The anticipated cold, heartless "big city" welcome never materialized as I stumbled out of the SFO shuttle. Somehow, I still can't recall how, I had managed to bypass the heart of the airport and was transported to a fairly robust urban center. I would come to find out this was South San Francisco. At the time, I thought I had arrived on the outskirts of the City itself. Little did I know I was still within a stone's throw of the airport.
As I made my rounds at the San Francisco airport hotels, searching for a front desk clerk who would accept pounds Sterling as payment, I was struck by how breathtaking the area was. if this was merely a city some fifteen minutes from the actually City, I was filled by a strange sense of anticipation and dread. I likened the feeling to smiling too often, and for too long -- after a bit you being to look and feel like a psychopath.

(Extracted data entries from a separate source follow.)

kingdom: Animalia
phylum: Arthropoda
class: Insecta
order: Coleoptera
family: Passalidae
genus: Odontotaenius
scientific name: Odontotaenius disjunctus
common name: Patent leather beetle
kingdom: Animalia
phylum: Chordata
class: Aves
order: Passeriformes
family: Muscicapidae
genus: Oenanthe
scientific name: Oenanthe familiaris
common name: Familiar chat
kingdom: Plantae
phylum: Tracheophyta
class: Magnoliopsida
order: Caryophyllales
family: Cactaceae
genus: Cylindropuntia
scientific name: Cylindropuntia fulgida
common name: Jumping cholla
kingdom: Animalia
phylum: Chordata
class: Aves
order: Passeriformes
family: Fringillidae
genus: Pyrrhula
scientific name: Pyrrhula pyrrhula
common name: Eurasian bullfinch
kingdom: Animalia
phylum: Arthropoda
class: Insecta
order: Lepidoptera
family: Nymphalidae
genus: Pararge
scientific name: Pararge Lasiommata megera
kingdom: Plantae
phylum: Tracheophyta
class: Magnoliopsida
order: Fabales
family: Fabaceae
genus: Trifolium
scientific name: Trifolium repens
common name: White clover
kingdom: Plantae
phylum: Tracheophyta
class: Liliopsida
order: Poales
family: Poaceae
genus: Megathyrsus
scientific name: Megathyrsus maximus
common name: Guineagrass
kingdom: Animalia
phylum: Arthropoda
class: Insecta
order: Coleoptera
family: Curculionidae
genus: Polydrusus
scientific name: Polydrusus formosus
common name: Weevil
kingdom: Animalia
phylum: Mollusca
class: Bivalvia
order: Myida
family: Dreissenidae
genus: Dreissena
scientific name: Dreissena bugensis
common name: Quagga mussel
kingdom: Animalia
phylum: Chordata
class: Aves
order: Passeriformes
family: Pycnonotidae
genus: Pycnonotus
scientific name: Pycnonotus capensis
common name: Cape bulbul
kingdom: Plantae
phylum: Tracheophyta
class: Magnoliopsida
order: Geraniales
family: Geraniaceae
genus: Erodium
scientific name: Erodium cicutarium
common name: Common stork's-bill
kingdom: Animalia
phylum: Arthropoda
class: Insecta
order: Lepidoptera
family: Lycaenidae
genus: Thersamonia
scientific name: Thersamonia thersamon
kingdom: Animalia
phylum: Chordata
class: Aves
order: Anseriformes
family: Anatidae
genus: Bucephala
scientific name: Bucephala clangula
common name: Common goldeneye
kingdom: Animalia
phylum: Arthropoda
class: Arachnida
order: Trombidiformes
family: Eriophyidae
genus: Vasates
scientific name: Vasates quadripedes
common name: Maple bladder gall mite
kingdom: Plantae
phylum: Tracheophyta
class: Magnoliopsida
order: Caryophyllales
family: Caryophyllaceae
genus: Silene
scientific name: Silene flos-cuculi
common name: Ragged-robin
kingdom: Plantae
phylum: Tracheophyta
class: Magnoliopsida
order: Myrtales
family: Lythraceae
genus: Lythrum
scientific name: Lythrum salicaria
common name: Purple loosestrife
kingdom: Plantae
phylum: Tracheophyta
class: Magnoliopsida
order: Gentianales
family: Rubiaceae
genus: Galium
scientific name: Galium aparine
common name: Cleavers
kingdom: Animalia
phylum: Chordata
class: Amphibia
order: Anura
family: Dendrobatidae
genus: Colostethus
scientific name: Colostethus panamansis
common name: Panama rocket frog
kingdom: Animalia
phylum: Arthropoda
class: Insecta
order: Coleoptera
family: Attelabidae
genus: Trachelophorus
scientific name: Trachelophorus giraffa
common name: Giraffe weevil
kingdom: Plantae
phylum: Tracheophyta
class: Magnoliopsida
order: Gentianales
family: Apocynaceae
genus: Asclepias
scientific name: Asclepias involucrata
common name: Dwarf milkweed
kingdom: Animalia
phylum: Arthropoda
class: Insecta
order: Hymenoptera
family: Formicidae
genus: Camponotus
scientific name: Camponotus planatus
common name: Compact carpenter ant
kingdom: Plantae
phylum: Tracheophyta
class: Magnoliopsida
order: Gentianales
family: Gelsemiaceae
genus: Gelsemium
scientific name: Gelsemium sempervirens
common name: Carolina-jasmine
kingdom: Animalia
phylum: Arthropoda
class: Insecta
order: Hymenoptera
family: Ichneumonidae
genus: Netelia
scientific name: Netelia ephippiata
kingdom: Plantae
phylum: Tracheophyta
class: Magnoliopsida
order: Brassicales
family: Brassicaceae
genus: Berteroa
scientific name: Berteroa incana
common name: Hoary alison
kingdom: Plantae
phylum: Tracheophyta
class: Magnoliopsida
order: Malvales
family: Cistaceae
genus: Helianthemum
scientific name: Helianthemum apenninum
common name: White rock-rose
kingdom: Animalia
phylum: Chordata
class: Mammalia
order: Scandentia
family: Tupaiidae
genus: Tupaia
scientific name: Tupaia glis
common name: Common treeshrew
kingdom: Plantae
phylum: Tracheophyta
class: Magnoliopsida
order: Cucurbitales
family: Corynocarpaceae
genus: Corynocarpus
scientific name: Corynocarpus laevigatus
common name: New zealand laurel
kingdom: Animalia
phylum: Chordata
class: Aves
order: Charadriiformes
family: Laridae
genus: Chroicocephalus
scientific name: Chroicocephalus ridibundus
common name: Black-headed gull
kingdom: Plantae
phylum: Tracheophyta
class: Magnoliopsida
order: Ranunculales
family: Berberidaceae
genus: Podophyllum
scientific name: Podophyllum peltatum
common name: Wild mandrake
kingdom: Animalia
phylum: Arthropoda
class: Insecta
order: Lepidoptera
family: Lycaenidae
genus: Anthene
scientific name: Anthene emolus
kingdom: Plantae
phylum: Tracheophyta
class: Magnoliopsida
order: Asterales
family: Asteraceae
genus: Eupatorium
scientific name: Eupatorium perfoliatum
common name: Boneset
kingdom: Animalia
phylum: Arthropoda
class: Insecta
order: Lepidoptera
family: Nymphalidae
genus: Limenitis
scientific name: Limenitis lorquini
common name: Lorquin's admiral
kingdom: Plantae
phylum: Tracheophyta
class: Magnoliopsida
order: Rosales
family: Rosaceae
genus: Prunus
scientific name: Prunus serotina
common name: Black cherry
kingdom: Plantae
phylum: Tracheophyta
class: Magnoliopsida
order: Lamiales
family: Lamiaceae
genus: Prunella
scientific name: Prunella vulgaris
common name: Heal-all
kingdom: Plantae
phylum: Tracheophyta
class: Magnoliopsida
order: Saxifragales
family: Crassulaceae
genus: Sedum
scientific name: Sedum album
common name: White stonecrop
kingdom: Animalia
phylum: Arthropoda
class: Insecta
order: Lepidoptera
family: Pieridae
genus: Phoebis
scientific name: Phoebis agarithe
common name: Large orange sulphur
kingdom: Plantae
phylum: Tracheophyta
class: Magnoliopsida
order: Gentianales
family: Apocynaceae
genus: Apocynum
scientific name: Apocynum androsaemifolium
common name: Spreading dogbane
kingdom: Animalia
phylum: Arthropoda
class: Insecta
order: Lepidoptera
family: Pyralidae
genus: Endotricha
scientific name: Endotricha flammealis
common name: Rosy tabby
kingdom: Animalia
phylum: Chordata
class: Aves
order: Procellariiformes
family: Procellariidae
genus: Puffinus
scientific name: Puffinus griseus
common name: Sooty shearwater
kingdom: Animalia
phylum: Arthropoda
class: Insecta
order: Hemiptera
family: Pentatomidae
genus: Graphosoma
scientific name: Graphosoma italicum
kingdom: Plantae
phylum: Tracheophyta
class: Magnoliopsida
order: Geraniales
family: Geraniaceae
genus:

Simply glancing at a regional map in my hotel room, it was striking how incredibly cozy the Bay Area was. It seemed to me one could easily jaunt across the Bay, into say Berkeley or Piedmont, have a cuppa and then hop over to Sausalito for a bit of sightseeing and then be in San Jose for lunch. To my chagrin, this was far, far from the case. In fact, simply crossing the Bay was strenuous enough to constitute a day's work. had I the capital, I would have simply stayed the night.
Once I had crossed the Bay, via the metro system that actually takes you under the Bay, I emerged from darkness to find myself somewhere in Berkeley or Oakland. I disembarked from the metro (known as the BART) and found myself thrust into the bustling, fashionable center of Berkeley -- or was it Oakland. There is always some overlaying of the cities and often it occurs at particularly fashionable streets. I had much to learn and an entire day trapped in the East Bay to learn it.